As far as NBA fanbases go, Atlanta Hawks fans have a good grip on reality. They don't photoshop every free agent into a Hawks jersey, and they don't pine for a nostalgic past. As the previous few years have shown, they are both patient and supportive with rebuilds. All in all, they are pretty level-headed - except when it comes to Cam Reddish. No player on the roster evokes reactions like the 6'8 wing.
Public opinion swings from manic #ReddishMVP talk to hasty trade talk on any given day. Reddish's flashes of brilliance convert the most skeptical fans into believers. His cold-shooting nights throw ice water on those dreams. Comparisons can range from Paul George to Patrick Patterson.

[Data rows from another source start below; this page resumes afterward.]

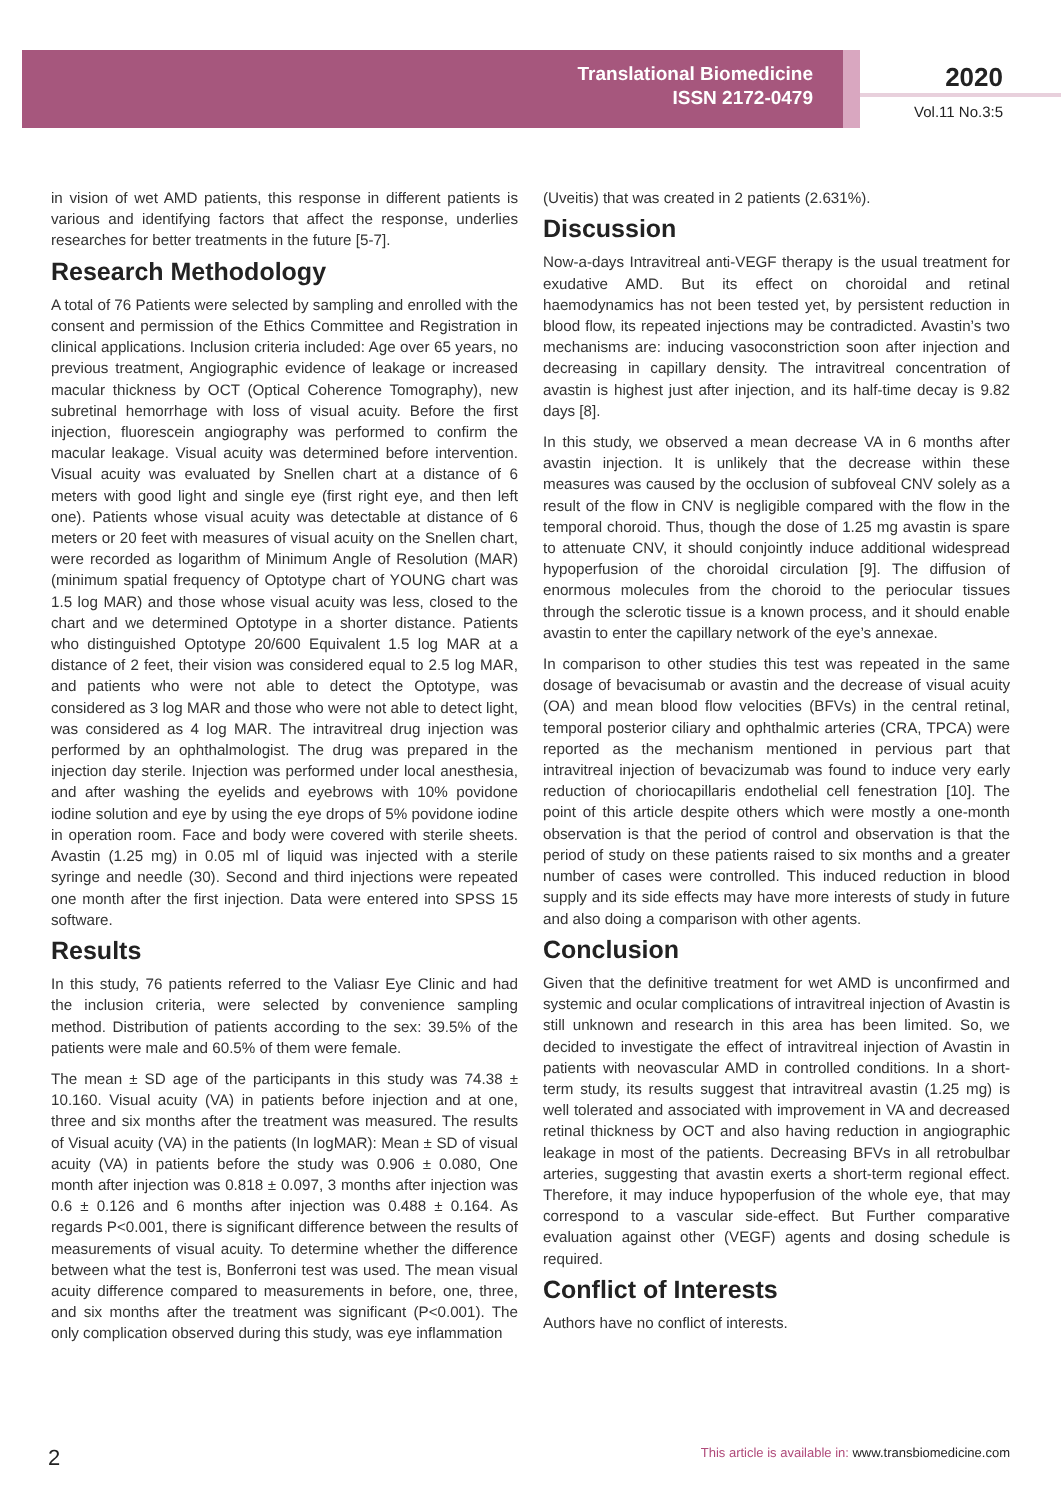Translational Biomedicine
ISSN 2172-0479
2020
Vol.11 No.3:5
in vision of wet AMD patients, this response in different patients is various and identifying factors that affect the response, underlies researches for better treatments in the future [5-7].
Research Methodology
A total of 76 Patients were selected by sampling and enrolled with the consent and permission of the Ethics Committee and Registration in clinical applications. Inclusion criteria included: Age over 65 years, no previous treatment, Angiographic evidence of leakage or increased macular thickness by OCT (Optical Coherence Tomography), new subretinal hemorrhage with loss of visual acuity. Before the first injection, fluorescein angiography was performed to confirm the macular leakage. Visual acuity was determined before intervention. Visual acuity was evaluated by Snellen chart at a distance of 6 meters with good light and single eye (first right eye, and then left one). Patients whose visual acuity was detectable at distance of 6 meters or 20 feet with measures of visual acuity on the Snellen chart, were recorded as logarithm of Minimum Angle of Resolution (MAR) (minimum spatial frequency of Optotype chart of YOUNG chart was 1.5 log MAR) and those whose visual acuity was less, closed to the chart and we determined Optotype in a shorter distance. Patients who distinguished Optotype 20/600 Equivalent 1.5 log MAR at a distance of 2 feet, their vision was considered equal to 2.5 log MAR, and patients who were not able to detect the Optotype, was considered as 3 log MAR and those who were not able to detect light, was considered as 4 log MAR. The intravitreal drug injection was performed by an ophthalmologist. The drug was prepared in the injection day sterile. Injection was performed under local anesthesia, and after washing the eyelids and eyebrows with 10% povidone iodine solution and eye by using the eye drops of 5% povidone iodine in operation room. Face and body were covered with sterile sheets. Avastin (1.25 mg) in 0.05 ml of liquid was injected with a sterile syringe and needle (30). Second and third injections were repeated one month after the first injection. Data were entered into SPSS 15 software.
Results
In this study, 76 patients referred to the Valiasr Eye Clinic and had the inclusion criteria, were selected by convenience sampling method. Distribution of patients according to the sex: 39.5% of the patients were male and 60.5% of them were female.
The mean ± SD age of the participants in this study was 74.38 ± 10.160. Visual acuity (VA) in patients before injection and at one, three and six months after the treatment was measured. The results of Visual acuity (VA) in the patients (In logMAR): Mean ± SD of visual acuity (VA) in patients before the study was 0.906 ± 0.080, One month after injection was 0.818 ± 0.097, 3 months after injection was 0.6 ± 0.126 and 6 months after injection was 0.488 ± 0.164. As regards P<0.001, there is significant difference between the results of measurements of visual acuity. To determine whether the difference between what the test is, Bonferroni test was used. The mean visual acuity difference compared to measurements in before, one, three, and six months after the treatment was significant (P<0.001). The only complication observed during this study, was eye inflammation
(Uveitis) that was created in 2 patients (2.631%).
Discussion
Now-a-days Intravitreal anti-VEGF therapy is the usual treatment for exudative AMD. But its effect on choroidal and retinal haemodynamics has not been tested yet, by persistent reduction in blood flow, its repeated injections may be contradicted. Avastin’s two mechanisms are: inducing vasoconstriction soon after injection and decreasing in capillary density. The intravitreal concentration of avastin is highest just after injection, and its half-time decay is 9.82 days [8].
In this study, we observed a mean decrease VA in 6 months after avastin injection. It is unlikely that the decrease within these measures was caused by the occlusion of subfoveal CNV solely as a result of the flow in CNV is negligible compared with the flow in the temporal choroid. Thus, though the dose of 1.25 mg avastin is spare to attenuate CNV, it should conjointly induce additional widespread hypoperfusion of the choroidal circulation [9]. The diffusion of enormous molecules from the choroid to the periocular tissues through the sclerotic tissue is a known process, and it should enable avastin to enter the capillary network of the eye’s annexae.
In comparison to other studies this test was repeated in the same dosage of bevacisumab or avastin and the decrease of visual acuity (OA) and mean blood flow velocities (BFVs) in the central retinal, temporal posterior ciliary and ophthalmic arteries (CRA, TPCA) were reported as the mechanism mentioned in pervious part that intravitreal injection of bevacizumab was found to induce very early reduction of choriocapillaris endothelial cell fenestration [10]. The point of this article despite others which were mostly a one-month observation is that the period of control and observation is that the period of study on these patients raised to six months and a greater number of cases were controlled. This induced reduction in blood supply and its side effects may have more interests of study in future and also doing a comparison with other agents.
Conclusion
Given that the definitive treatment for wet AMD is unconfirmed and systemic and ocular complications of intravitreal injection of Avastin is still unknown and research in this area has been limited. So, we decided to investigate the effect of intravitreal injection of Avastin in patients with neovascular AMD in controlled conditions. In a short-term study, its results suggest that intravitreal avastin (1.25 mg) is well tolerated and associated with improvement in VA and decreased retinal thickness by OCT and also having reduction in angiographic leakage in most of the patients. Decreasing BFVs in all retrobulbar arteries, suggesting that avastin exerts a short-term regional effect. Therefore, it may induce hypoperfusion of the whole eye, that may correspond to a vascular side-effect. But Further comparative evaluation against other (VEGF) agents and dosing schedule is required.
Conflict of Interests
Authors have no conflict of interests.
2 This article is available in: www.transbiomedicine.com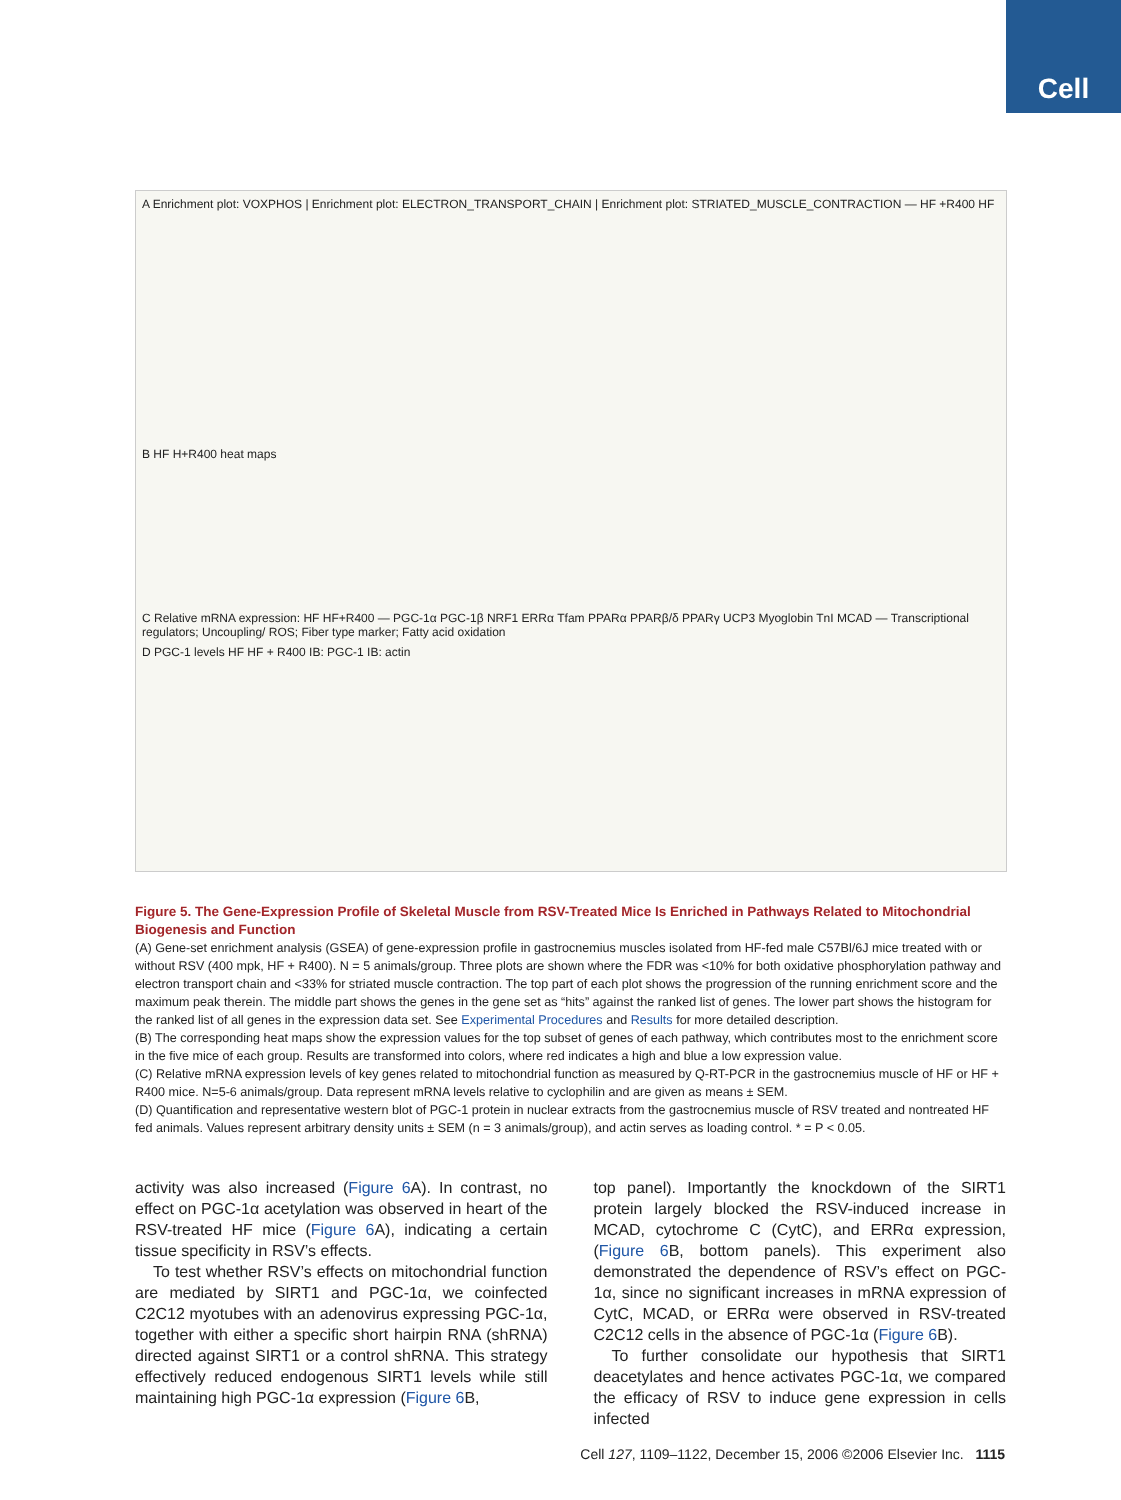Cell
A Enrichment plot: VOXPHOS | Enrichment plot: ELECTRON_TRANSPORT_CHAIN | Enrichment plot: STRIATED_MUSCLE_CONTRACTION — HF +R400 HF
B HF H+R400 heat maps
C Relative mRNA expression: HF HF+R400 — PGC-1α PGC-1β NRF1 ERRα Tfam PPARα PPARβ/δ PPARγ UCP3 Myoglobin TnI MCAD — Transcriptional regulators; Uncoupling/ ROS; Fiber type marker; Fatty acid oxidation
D PGC-1 levels HF HF + R400 IB: PGC-1 IB: actin
Figure 5. The Gene-Expression Profile of Skeletal Muscle from RSV-Treated Mice Is Enriched in Pathways Related to Mitochondrial Biogenesis and Function
(A) Gene-set enrichment analysis (GSEA) of gene-expression profile in gastrocnemius muscles isolated from HF-fed male C57Bl/6J mice treated with or without RSV (400 mpk, HF + R400). N = 5 animals/group. Three plots are shown where the FDR was <10% for both oxidative phosphorylation pathway and electron transport chain and <33% for striated muscle contraction. The top part of each plot shows the progression of the running enrichment score and the maximum peak therein. The middle part shows the genes in the gene set as “hits” against the ranked list of genes. The lower part shows the histogram for the ranked list of all genes in the expression data set. See Experimental Procedures and Results for more detailed description.
(B) The corresponding heat maps show the expression values for the top subset of genes of each pathway, which contributes most to the enrichment score in the five mice of each group. Results are transformed into colors, where red indicates a high and blue a low expression value.
(C) Relative mRNA expression levels of key genes related to mitochondrial function as measured by Q-RT-PCR in the gastrocnemius muscle of HF or HF + R400 mice. N=5-6 animals/group. Data represent mRNA levels relative to cyclophilin and are given as means ± SEM.
(D) Quantification and representative western blot of PGC-1 protein in nuclear extracts from the gastrocnemius muscle of RSV treated and nontreated HF fed animals. Values represent arbitrary density units ± SEM (n = 3 animals/group), and actin serves as loading control. * = P < 0.05.
activity was also increased (Figure 6 A). In contrast, no effect on PGC-1α acetylation was observed in heart of the RSV-treated HF mice (Figure 6 A), indicating a certain tissue specificity in RSV’s effects.
To test whether RSV’s effects on mitochondrial function are mediated by SIRT1 and PGC-1α, we coinfected C2C12 myotubes with an adenovirus expressing PGC-1α, together with either a specific short hairpin RNA (shRNA) directed against SIRT1 or a control shRNA. This strategy effectively reduced endogenous SIRT1 levels while still maintaining high PGC-1α expression (Figure 6 B,
top panel). Importantly the knockdown of the SIRT1 protein largely blocked the RSV-induced increase in MCAD, cytochrome C (CytC), and ERRα expression, (Figure 6 B, bottom panels). This experiment also demonstrated the dependence of RSV’s effect on PGC-1α, since no significant increases in mRNA expression of CytC, MCAD, or ERRα were observed in RSV-treated C2C12 cells in the absence of PGC-1α (Figure 6 B).
To further consolidate our hypothesis that SIRT1 deacetylates and hence activates PGC-1α, we compared the efficacy of RSV to induce gene expression in cells infected
Cell 127, 1109–1122, December 15, 2006 ©2006 Elsevier Inc. 1115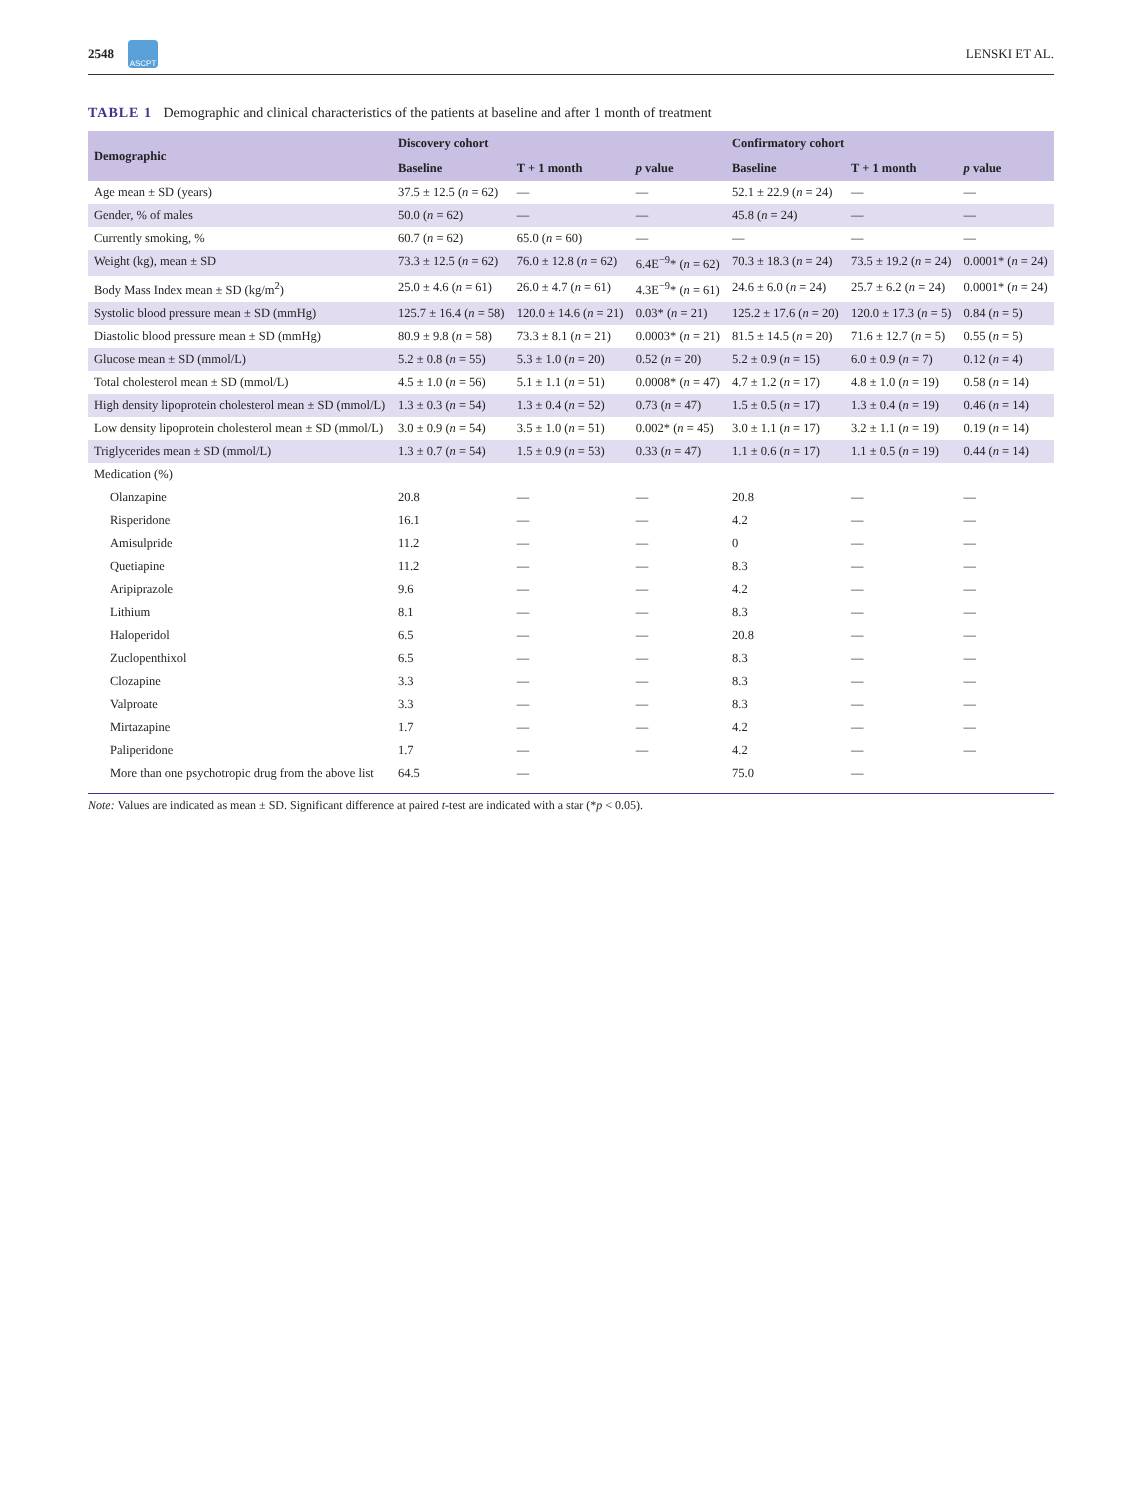2548
ASCPT
LENSKI ET AL.
TABLE 1 Demographic and clinical characteristics of the patients at baseline and after 1 month of treatment
| Demographic | Discovery cohort | | | Confirmatory cohort | | |
| --- | --- | --- | --- | --- | --- | --- |
| | Baseline | T + 1 month | p value | Baseline | T + 1 month | p value |
| Age mean ± SD (years) | 37.5 ± 12.5 ( n = 62) | — | — | 52.1 ± 22.9 ( n = 24) | — | — |
| Gender, % of males | 50.0 ( n = 62) | — | — | 45.8 ( n = 24) | — | — |
| Currently smoking, % | 60.7 ( n = 62) | 65.0 ( n = 60) | — | — | — | — |
| Weight (kg), mean ± SD | 73.3 ± 12.5 ( n = 62) | 76.0 ± 12.8 ( n = 62) | 6.4E<sup>−9</sup>* ( n = 62) | 70.3 ± 18.3 ( n = 24) | 73.5 ± 19.2 ( n = 24) | 0.0001* ( n = 24) |
| Body Mass Index mean ± SD (kg/m<sup>2</sup>) | 25.0 ± 4.6 ( n = 61) | 26.0 ± 4.7 ( n = 61) | 4.3E<sup>−9</sup>* ( n = 61) | 24.6 ± 6.0 ( n = 24) | 25.7 ± 6.2 ( n = 24) | 0.0001* ( n = 24) |
| Systolic blood pressure mean ± SD (mmHg) | 125.7 ± 16.4 ( n = 58) | 120.0 ± 14.6 ( n = 21) | 0.03* ( n = 21) | 125.2 ± 17.6 ( n = 20) | 120.0 ± 17.3 ( n = 5) | 0.84 ( n = 5) |
| Diastolic blood pressure mean ± SD (mmHg) | 80.9 ± 9.8 ( n = 58) | 73.3 ± 8.1 ( n = 21) | 0.0003* ( n = 21) | 81.5 ± 14.5 ( n = 20) | 71.6 ± 12.7 ( n = 5) | 0.55 ( n = 5) |
| Glucose mean ± SD (mmol/L) | 5.2 ± 0.8 ( n = 55) | 5.3 ± 1.0 ( n = 20) | 0.52 ( n = 20) | 5.2 ± 0.9 ( n = 15) | 6.0 ± 0.9 ( n = 7) | 0.12 ( n = 4) |
| Total cholesterol mean ± SD (mmol/L) | 4.5 ± 1.0 ( n = 56) | 5.1 ± 1.1 ( n = 51) | 0.0008* ( n = 47) | 4.7 ± 1.2 ( n = 17) | 4.8 ± 1.0 ( n = 19) | 0.58 ( n = 14) |
| High density lipoprotein cholesterol mean ± SD (mmol/L) | 1.3 ± 0.3 ( n = 54) | 1.3 ± 0.4 ( n = 52) | 0.73 ( n = 47) | 1.5 ± 0.5 ( n = 17) | 1.3 ± 0.4 ( n = 19) | 0.46 ( n = 14) |
| Low density lipoprotein cholesterol mean ± SD (mmol/L) | 3.0 ± 0.9 ( n = 54) | 3.5 ± 1.0 ( n = 51) | 0.002* ( n = 45) | 3.0 ± 1.1 ( n = 17) | 3.2 ± 1.1 ( n = 19) | 0.19 ( n = 14) |
| Triglycerides mean ± SD (mmol/L) | 1.3 ± 0.7 ( n = 54) | 1.5 ± 0.9 ( n = 53) | 0.33 ( n = 47) | 1.1 ± 0.6 ( n = 17) | 1.1 ± 0.5 ( n = 19) | 0.44 ( n = 14) |
| Medication (%) | | | | | | |
| Olanzapine | 20.8 | — | — | 20.8 | — | — |
| Risperidone | 16.1 | — | — | 4.2 | — | — |
| Amisulpride | 11.2 | — | — | 0 | — | — |
| Quetiapine | 11.2 | — | — | 8.3 | — | — |
| Aripiprazole | 9.6 | — | — | 4.2 | — | — |
| Lithium | 8.1 | — | — | 8.3 | — | — |
| Haloperidol | 6.5 | — | — | 20.8 | — | — |
| Zuclopenthixol | 6.5 | — | — | 8.3 | — | — |
| Clozapine | 3.3 | — | — | 8.3 | — | — |
| Valproate | 3.3 | — | — | 8.3 | — | — |
| Mirtazapine | 1.7 | — | — | 4.2 | — | — |
| Paliperidone | 1.7 | — | — | 4.2 | — | — |
| More than one psychotropic drug from the above list | 64.5 | — | | 75.0 | — | |
Note: Values are indicated as mean ± SD. Significant difference at paired t-test are indicated with a star (*p < 0.05).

Like most things in life, the truth is somewhere in the middle. Before Reddish reaches for superstardom, he must grasp consistency. The former lottery pick will be eligible for a rookie contract extension next summer. Following years of financial flexibility, the Hawks salary cap is finally tightening up and will be near rigid once the team reaches a deal with Kevin Huerter.
Reddish's direct competition for a contract extension will be fellow 2019 NBA Draft classmate and close friend, De'Andre Hunter. Like Reddish, Hunter is an ideal perimeter defender capable of shutting down multiple positions. Hunter is the better player but carries his own baggage - multiple knee surgeries.
Reddish isn't a problem to be solved, rather a project to be developed. So as we close in on a make-or-break season for the third-year player, let's set five attainable goals that would lay the groundwork for his continued growth.
Play 65+ Games
A lot of the games Reddish has missed in his career are not his fault. A core injury slowed down the start of his rookie season, and a pandemic prematurely ended it. A nagging Achilles injury sidelined him for 2.5 months of his sophomore season before he returned to impress in the playoffs. Most of life is just showing up, and if Reddish is in the lineup most nights, he will find his rhythm, which has proven to be elusive throughout this young career.
Shoot 35% from 3PT
One thing you have to love about Reddish is his unrelenting self-confidence. It's part of what got him where he is today and will guide him to reach his full potential. He's a streaky shooter that is capable of hitting 64% from three against the eventual NBA Champions in the Eastern Conference Finals and shooting 2-9 in a preseason game versus a depleted Memphis Grizzlies. When opposing teams put smaller defenders on him, Reddish should make them pay. But the ability to catch-and-shoot is key to keeping him on the court.
Dish 2.5 Assists Per Game
Reddish has proven he can unfurl at the rim and finish with devastating authority or slick layup packages. But much like his outside shooting, his ability to finish at the rim lacks consistency. Last season, Reddish finished on 57.6% of his attempts within 5 feet of the rim.
When Reddish goes into iso-mode, he's prone to taking off-balanced shots. The second unit has plenty of shooters who can make defenses pay for collapsing on Reddish. What's more, he is a talented passer. Doubling his assists per game (1.3) and increasing his assist percentage (6.5%) is an important step in his development.
Reduce Wasted Possesions
Despite a modest usage percentage (19.3%), Reddish turned the ball over 10.2 times per 100 possessions last season. A sloppy handle coupled with difficult shot attempts hurts the forward's efficiency and hinders the team's offense. Building off my previous goal and echoing what Coach McMillan said after the Cavaliers game, Reddish needs to find himself offensively.
Receive NBA All-Defensive Team Votes
Thanks to his basketball I.Q. and cat-like ability to jump passing lanes, Reddish led the Hawks in steals per game last season (1.3). His size and strength create torture chambers for seasoned veterans. The 22-year-old is still a long way off from earning prestigious league awards, but just receiving votes would mean he had a successful season.
Reddish can make himself an integral part of the Hawks roster by 'knowing the assignment' and focusing on becoming a prototypical 3-and-D player with extra emphasis on the D. Everyone in Atlanta is pulling for him. A full season with adequate progress would put him back on track for the career trajectory of a former lottery pick.